While she said they try to get as many back to the wild as possible, some, including Jill, are too badly injured. Jill was badly maimed by a strimmer, losing one leg completely and her sight.

Felix, who had lungworm and has now returned to his ideal weight, will be returned to the wild.

“Jill needs constant care but she is still active and gets round her garden.

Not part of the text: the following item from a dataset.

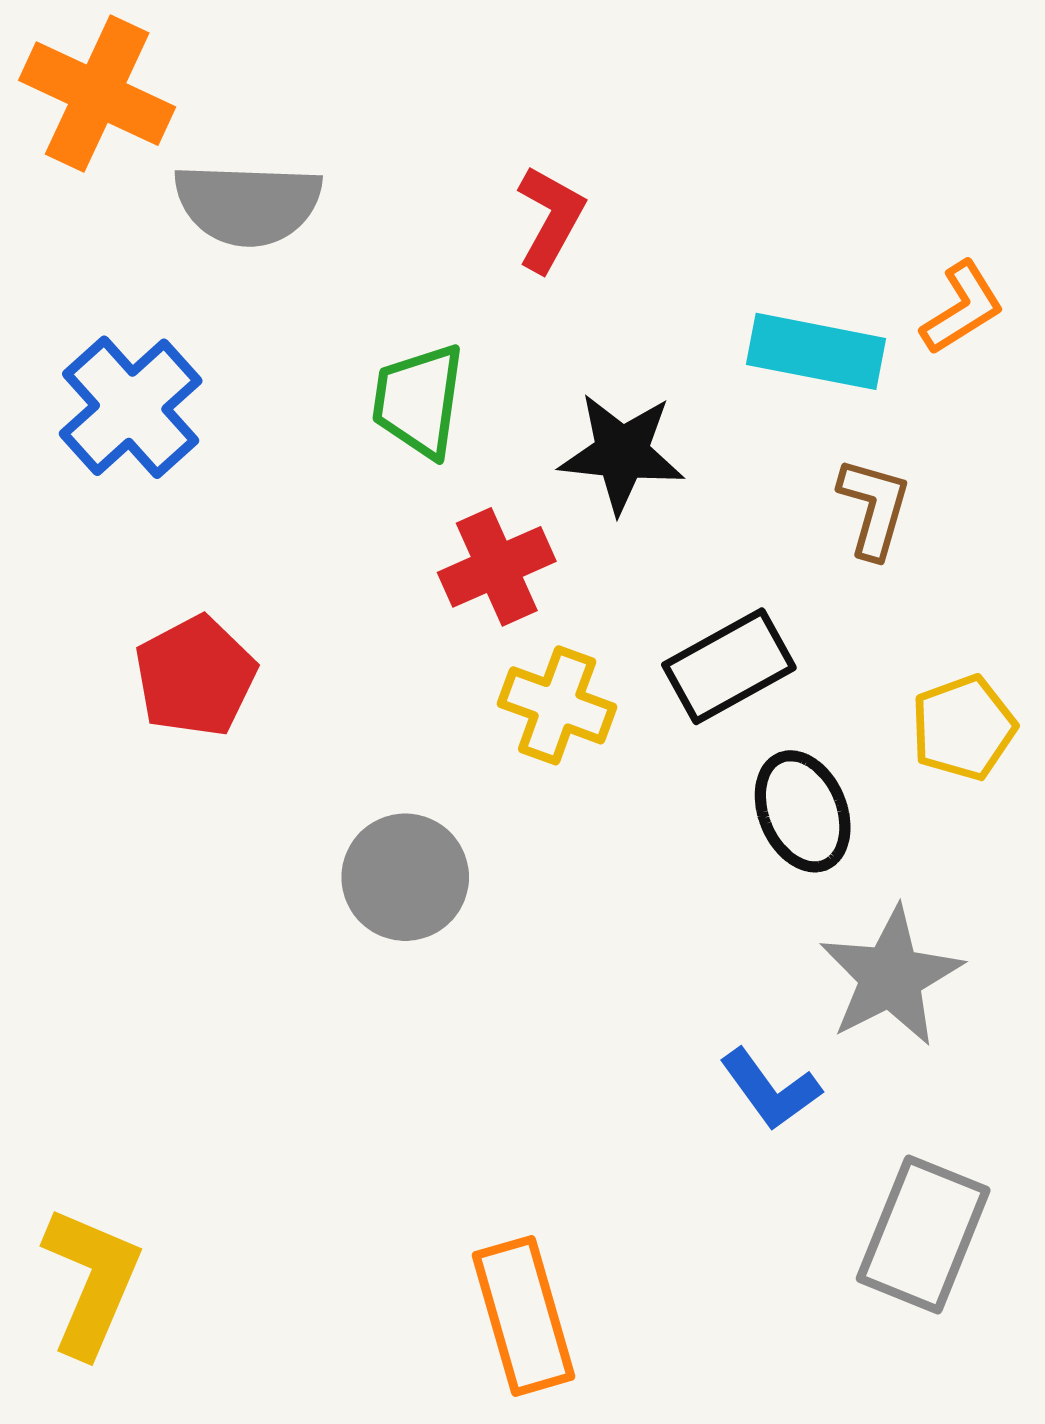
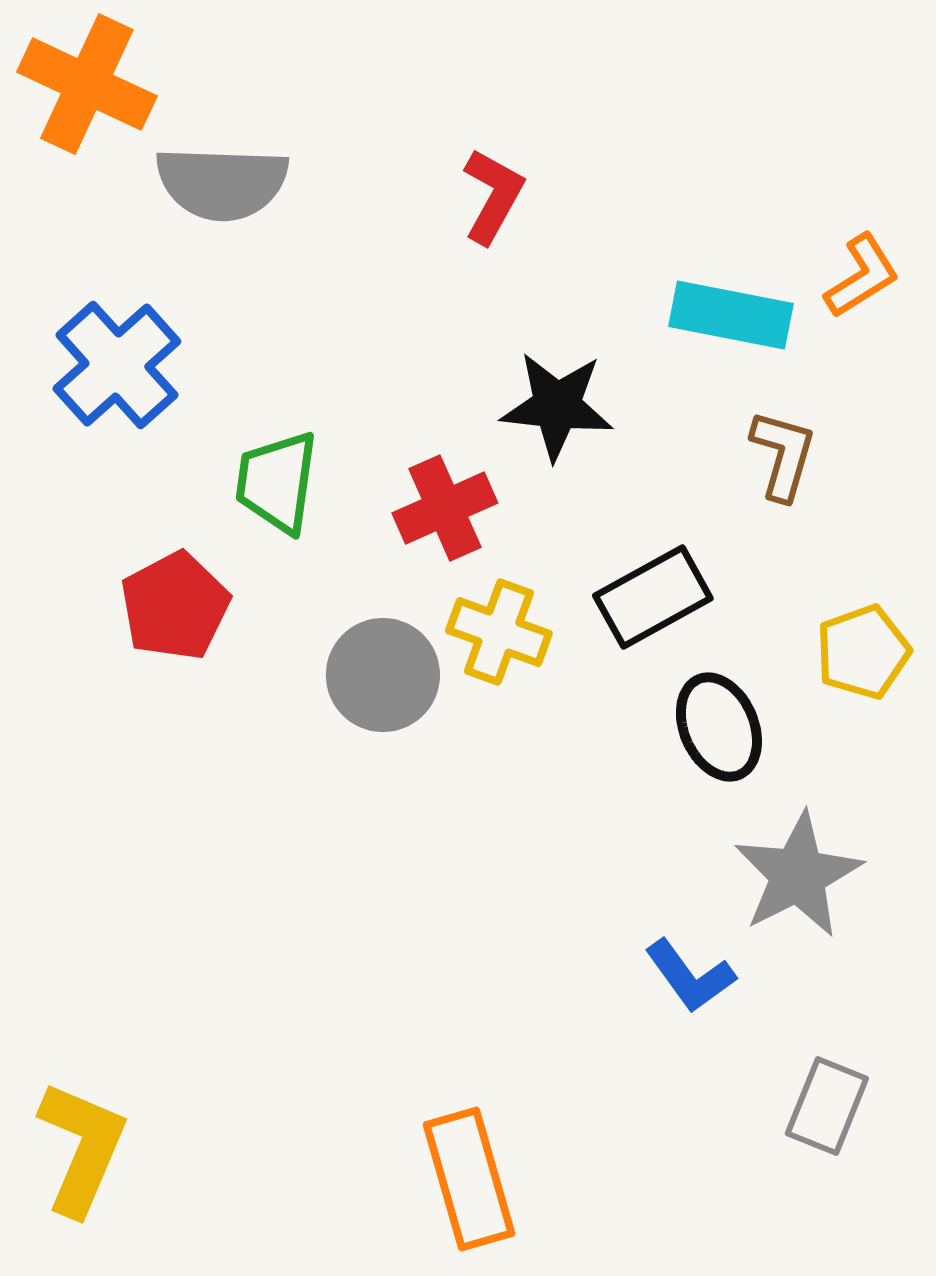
green trapezoid: (419, 401) -> (277, 482), moved
gray circle: (405, 877) -> (383, 675), moved
gray rectangle: (923, 1234) -> (827, 1106), size x0.7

The prince was very interested to hear about her, he is very interested in wildlife and hedgehogs because they are in such plight.

“He was very interested in what had happened to her, how it had happened and how she could be cared for.

“It was wonderful to talk to him because he was genuinely interested in anything to do with wildlife.”

Charles went on to mark Rural Support Northern Ireland’s 20th anniversary at the College of Agriculture, Food and Rural Enterprise.

He met representatives and partners of The Prince’s Countryside Fund in Northern Ireland and the Young Farmers’ Clubs of Ulster before cutting a cake and unveiling a plaque to mark the anniversary.

Gemma Daly, chair of the trustees of Rural Support described the visit as a “great honour”.

“It was great to be able to showcase everything the organisation does and a great honour to bring everyone together, volunteers, members to celebrate the occasion of 20 years since we started,” she said.

Stormont Agriculture Minister Edwin Poots was also on the campus and welcomed the Prince being there to celebrate with Rural Support which was originally set up following the foot-and-mouth disease which devastated the agricultural sector.

He described the day to day life of farmers as difficult, contending with rising prices of fertiliser.

Meanwhile Camilla visited a Women’s Aid refuge where she spoke to residents and joined a reception for staff and volunteers.

In the evening, Charles met with students supported by The Prince’s Foundation before going on to plant a tree in the Gardens of Hillsborough Castle for the Queen’s Green Canopy, as part of the Jubilee celebrations.

He planted a Magnolia Galaxy tree as part of a jubilee tradition of planting trees in the grounds of the castle.

Charles and Camilla are at the start of a four-day visit to the island of Ireland, with the final two days to be spent in the Republic.

They are also due to travel to all the nations in the United Kingdom during the Queen’s Platinum Jubilee year.